If some-command is a builtin, the behavior depends on the type of builtin. Special builtins behave like functions. Special built-ins are the ones that have to be implemented inside the shell because they affect the state shell (e.g. break affects control flow, cd affects the current directory, set affects positional parameters and options…). Other builtins are built-in only for performance and convenience (mostly — e.g. the bash feature printf -v can only be implemented by a builtin), and they behave like an external command.

The assignment takes place after alias expansion, so if some-command is an alias, expand it first to find what happens.

Note that in all cases, the assignment is performed after the command line is parsed, including any variable substitution on the command line itself.

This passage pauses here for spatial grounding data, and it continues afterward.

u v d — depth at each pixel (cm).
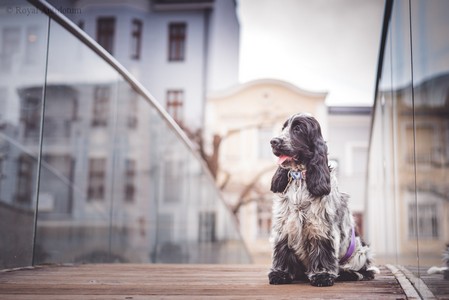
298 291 256
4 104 552
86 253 609
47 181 644
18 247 391
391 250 464
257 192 1766
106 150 778
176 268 379
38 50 454
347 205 304
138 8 1894
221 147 1802
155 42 1906
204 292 252
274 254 290
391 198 450
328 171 278
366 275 307
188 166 960
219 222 1046
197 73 1897
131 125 786
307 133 280
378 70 518
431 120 236
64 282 289
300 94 1798
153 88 1897
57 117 686
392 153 425
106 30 1877
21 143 573
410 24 297
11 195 574
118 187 785
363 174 1755
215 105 1825
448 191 204
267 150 1795
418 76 271
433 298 223
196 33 1909
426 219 249
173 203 926
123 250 757
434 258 226
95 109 727
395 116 392
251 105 1809
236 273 344
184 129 1841
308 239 280
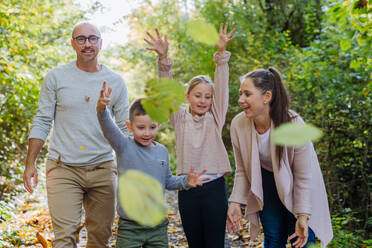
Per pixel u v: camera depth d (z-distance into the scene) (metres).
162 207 0.30
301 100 6.57
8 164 7.27
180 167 2.94
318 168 2.75
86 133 2.88
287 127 0.28
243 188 2.94
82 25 2.94
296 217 2.65
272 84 2.62
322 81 6.01
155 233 2.71
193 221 2.91
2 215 5.06
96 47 2.94
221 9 10.24
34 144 2.87
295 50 7.17
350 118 5.77
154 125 2.67
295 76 6.30
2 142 7.76
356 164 5.62
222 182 2.97
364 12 3.46
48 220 5.80
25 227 5.14
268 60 8.02
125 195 0.30
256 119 2.70
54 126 2.94
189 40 10.25
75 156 2.86
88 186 2.93
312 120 5.95
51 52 8.18
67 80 2.90
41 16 8.83
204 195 2.88
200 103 2.91
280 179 2.60
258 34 9.97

So var=a; var=b echo $var prints a, because $var is evaluated before the assignment takes place. And thus IFS=. printf "%s\n" $var uses the old IFS value to split $var.

I've covered all the types of commands, but there's one more case: when there is no command to execute, i.e. if the command consists only of assignments (and possibly redirections). In that case, the assignment remains in place. VAR=VALUE OTHERVAR=OTHERVALUE is equivalent to VAR=VALUE; OTHERVAR=OTHERVALUE. So after IFS=. arr=($var), IFS remains set to .. Since you could use $IFS in the assignment to arr with the expectation that it already has its new value, it makes sense that the new value of IFS is used for the expansion of $var.

In summary, you can use IFS for temporary field splitting only:

• by starting a new shell or a subshell (e.g. third=$(IFS=.; set -f; set -- $var; echo "$3") is a complicated way of doing third=${var#*.*.} except that they behave differently when the value of var contains less than two . characters);
• in ksh, with IFS=. some-function where some-function is defined with the ksh syntax function some-function …;
• in bash and zsh, with IFS=. some-function as long as they are operating in native mode as opposed to compatibility mode.

The answer of @Gilles is really great, he explains (in detail) a complex issue.

However, I believe that the answer to why this command:

$ IFS=. printf "%s\n" $var
a.b.c

works as it does is the simple idea that the whole command line is parsed before it is executed. And that each "word" is processed once by the shell.
The assignments, like IFS=., are delayed (step 4 is the last one):

4.- Each variable assignment shall be expanded ...

until just before the command is executed and all expansions in arguments are processed first to build this executable line:

$ IFS=. printf "%s\n" a.b.c           ## IFS=. goes to the environment.
a.b.c

The value of $var is expanded with the "old" IFS to a.b.c before the command printf is given the arguments "%s\n" and a.b.c.

Eval

One level of delay may be introduced by eval:

$ IFS=. eval printf "'%s\n'" \$var
a
b
c

The line is parsed (1st time) and 'IFS=.' is set to the environment as this:

$ printf '%s\n' $var

Then it is parsed again to this:

$ printf '%s\n' a b c

And executed to this:

a
b
c

The value of $var (a.b.c) is split with the value of IFS in use: ..

Environment

The complex and tricky part is what is valid in the environment when !!!

That is explained very well in the first part of Gilles answer.

With an additional detail.

When this command is executed:

$ IFS=. arr=($var)

The value of IFS is retained in the present environment, yes:

$ printf '<%s>  ' "${arr[@]}" "$IFS"
<a>  <b>  <c>  <.> 

IFS for a single statement.

But it could be avoided: Setting IFS for a single statement

$ IFS=. command eval arr\=\(\$var\)

$  printf '<%s>  ' "${arr[@]}" "$IFS"
<a>  <b>  <c>  < 
> 

Your question regarding

var=a.b.c
IFS=. printf "%s\n" $var

is a corner case.

This is because the macro expansion in the command happens before the shell variable IFS=.is set.

In other words: when $var is expanded, the previous IFS value active, then IFS is set to '.'.